In 2019, staff at the Government Accountability Office also surveyed officials at 29 federal agencies about the challenges of cutting greenhouse gas emissions from government fleets. Republican Sens. Ron Johnson of Wisconsin and James Lankford of Oklahoma commissioned the GAO report.

Agency officials told the watchdog that a lack of charging infrastructure and the high initial costs of plug-ins and full electrics made them "challenging … to acquire on a large scale." They also reported the need for vans, trucks and other large vehicles, which often didn’t come in electrified models. Those heavier weight classes make up about 140,000 of the 650,000-vehicle federal fleet.

In fiscal 2017, agencies bought 373 plug-in hybrids or battery electric vehicles, and spent $10.5 million in extra funds to do it, GAO found. It noted that to meet Obama’s requirements, those 373 purchases would have had to become 3,000, starting in 2020.

That 2020 requirement never fully kicked in, though: In 2018, President Trump revoked Obama’s order, and federal purchases of clean cars and renewable credits slumped.

The problems involving electric models’ availability and cost, as identified in the GAO report, are likely to diminish over coming years. Automakers are rolling out dozens of battery-electric models in coming years, including for medium- and heavy-duty vehicle classes. Some, like General Motors Co., are planning to phase out gas cars entirely. Most auto analysts expect the upfront cost of many EVs to hit parity with gas versions by around middecade, if not sooner.

The picture is similar for the costs of wind and solar power, along with the lithium-ion batteries that back them as storage assets. But given the humble size of the United States’ EV market, federal procurements could prove especially meaningful as a near-term source of demand, said Ori.
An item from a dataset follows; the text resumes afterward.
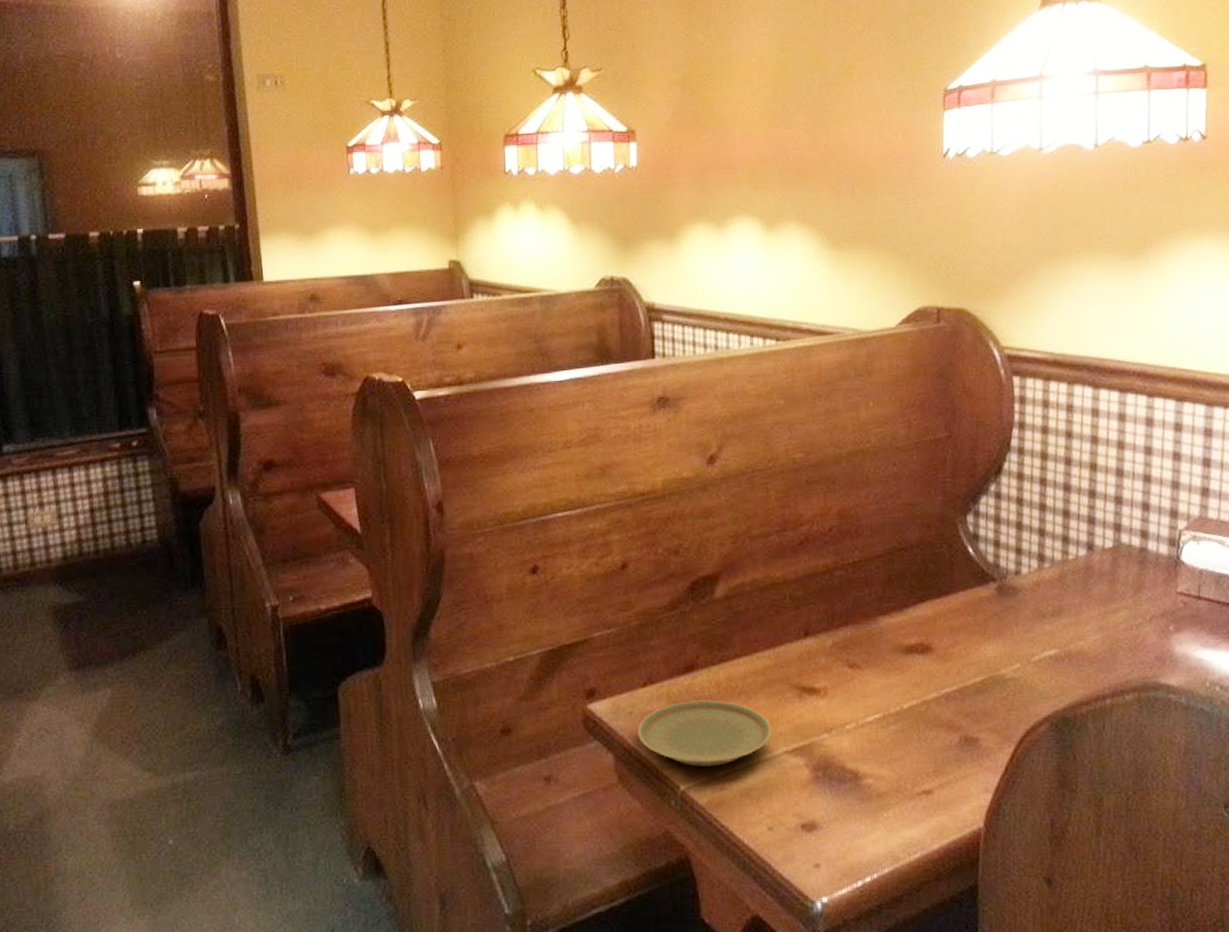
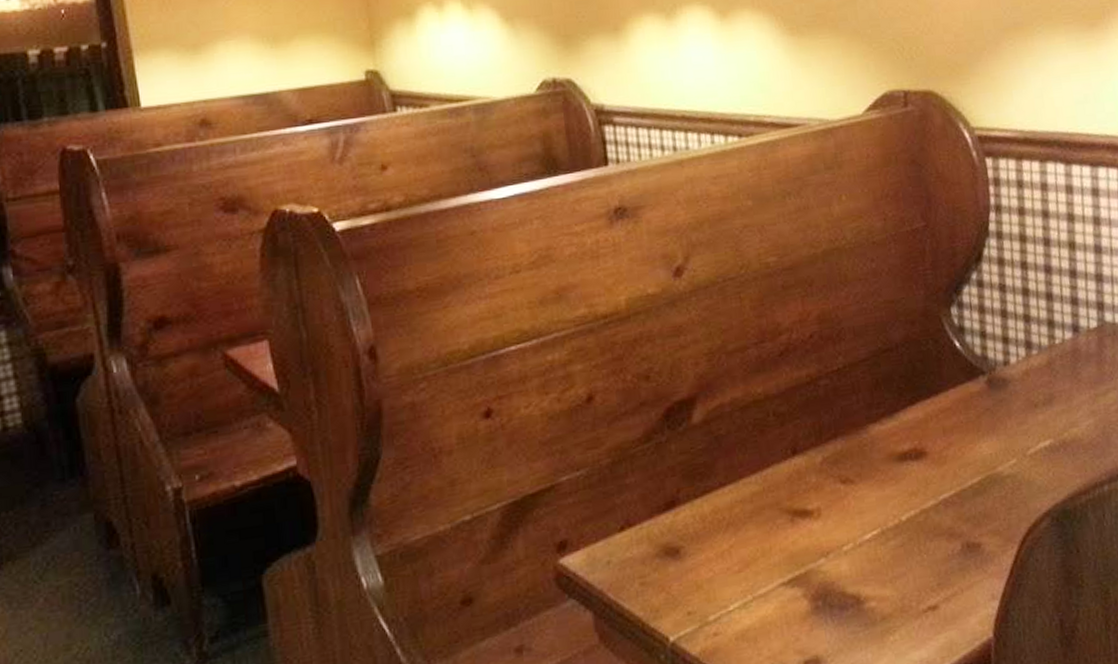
plate: present [637,700,773,766] -> none [617,536,766,613]

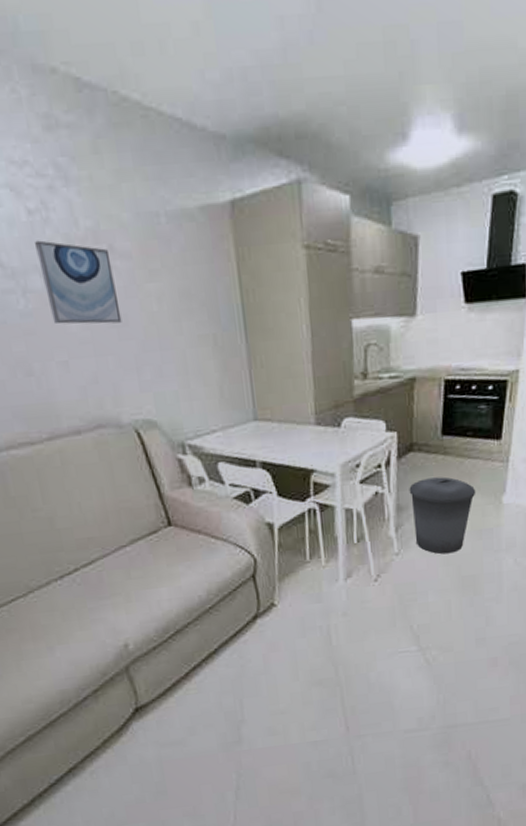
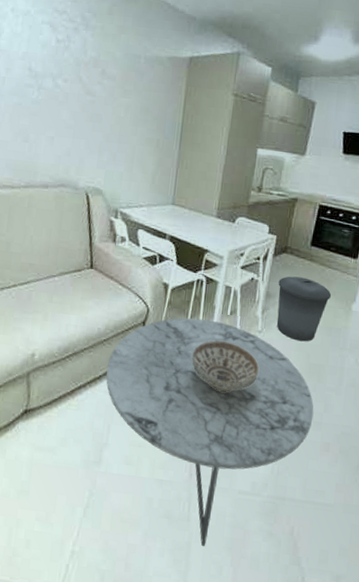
wall art: present [35,240,122,325] -> none [52,58,102,119]
coffee table: none [221,554,475,794] -> present [106,317,314,546]
decorative bowl: none [321,574,405,633] -> present [191,340,260,392]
About 296,000 EVs were sold in the United States in 2020, according to S&P Global Platts Analytics.

"If federal agencies buy tens of thousands of EVs per year, that could have an impact," he said. "With the size of the market right now, that’s not insignificant."

"It’s an interesting goal," added Ori, in reference to Biden’s orders. "I think there’s some value in it. But it’s going to be very hard to do."